(Beginning of SOURCE MATERIAL)

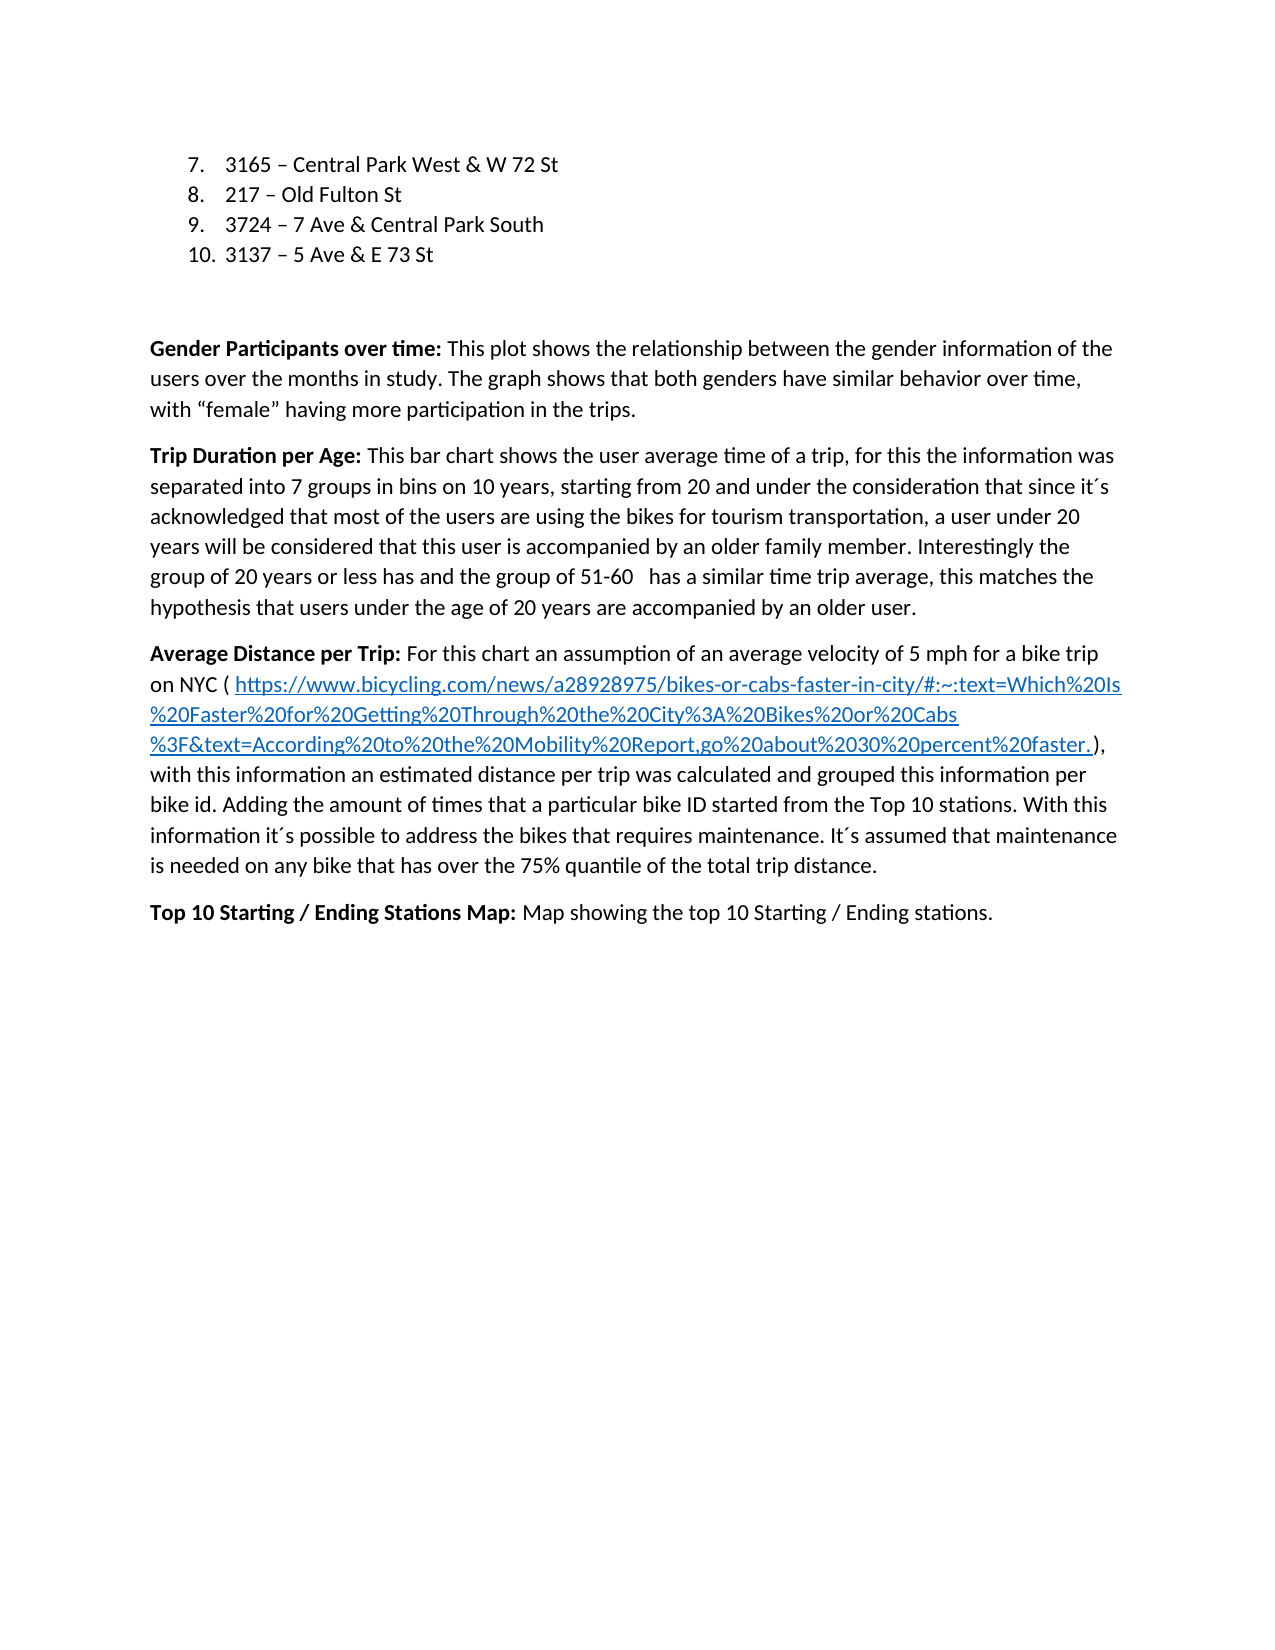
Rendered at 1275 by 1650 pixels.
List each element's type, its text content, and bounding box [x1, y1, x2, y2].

text Top 10 Starting / Ending Stations Map: Map showing the top 10 Starting / Ending stations. [150, 898, 1125, 926]
text Average Distance per Trip: For this chart an assumption of an average velocity of 5 mph for a bike trip on NYC ( https://www.bicycling.com/news/a28928975/bikes-or-cabs-faster-in-city/#:~:text=Which%20Is%20Faster%20for%20Getting%20Through%20the%20City%3A%20Bikes%20or%20Cabs%3F&text=According%20to%20the%20Mobility%20Report,go%20about%2030%20percent%20faster.), with this information an estimated distance per trip was calculated and grouped this information per bike id. Adding the amount of times that a particular bike ID started from the Top 10 stations. With this information it´s possible to address the bikes that requires maintenance. It´s assumed that maintenance is needed on any bike that has over the 75% quantile of the total trip distance. [150, 639, 1125, 879]
text Trip Duration per Age: This bar chart shows the user average time of a trip, for this the information was separated into 7 groups in bins on 10 years, starting from 20 and under the consideration that since it´s acknowledged that most of the users are using the bikes for tourism transportation, a user under 20 years will be considered that this user is accompanied by an older family member. Interestingly the group of 20 years or less has and the group of 51-60 has a similar time trip average, this matches the hypothesis that users under the age of 20 years are accompanied by an older user. [150, 442, 1125, 621]
list 3165 – Central Park West & W 72 St [187, 150, 1125, 178]
text Gender Participants over time: This plot shows the relationship between the gender information of the users over the months in study. The graph shows that both genders have similar behavior over time, with “female” having more participation in the trips. [150, 334, 1125, 423]
list 3137 – 5 Ave & E 73 St [187, 241, 1125, 269]
list 3724 – 7 Ave & Central Park South [187, 210, 1125, 238]
list 217 – Old Fulton St [187, 180, 1125, 208]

(End of SOURCE MATERIAL)

Your answer should be a single number, namely how many lines of the data above hold "Central".

2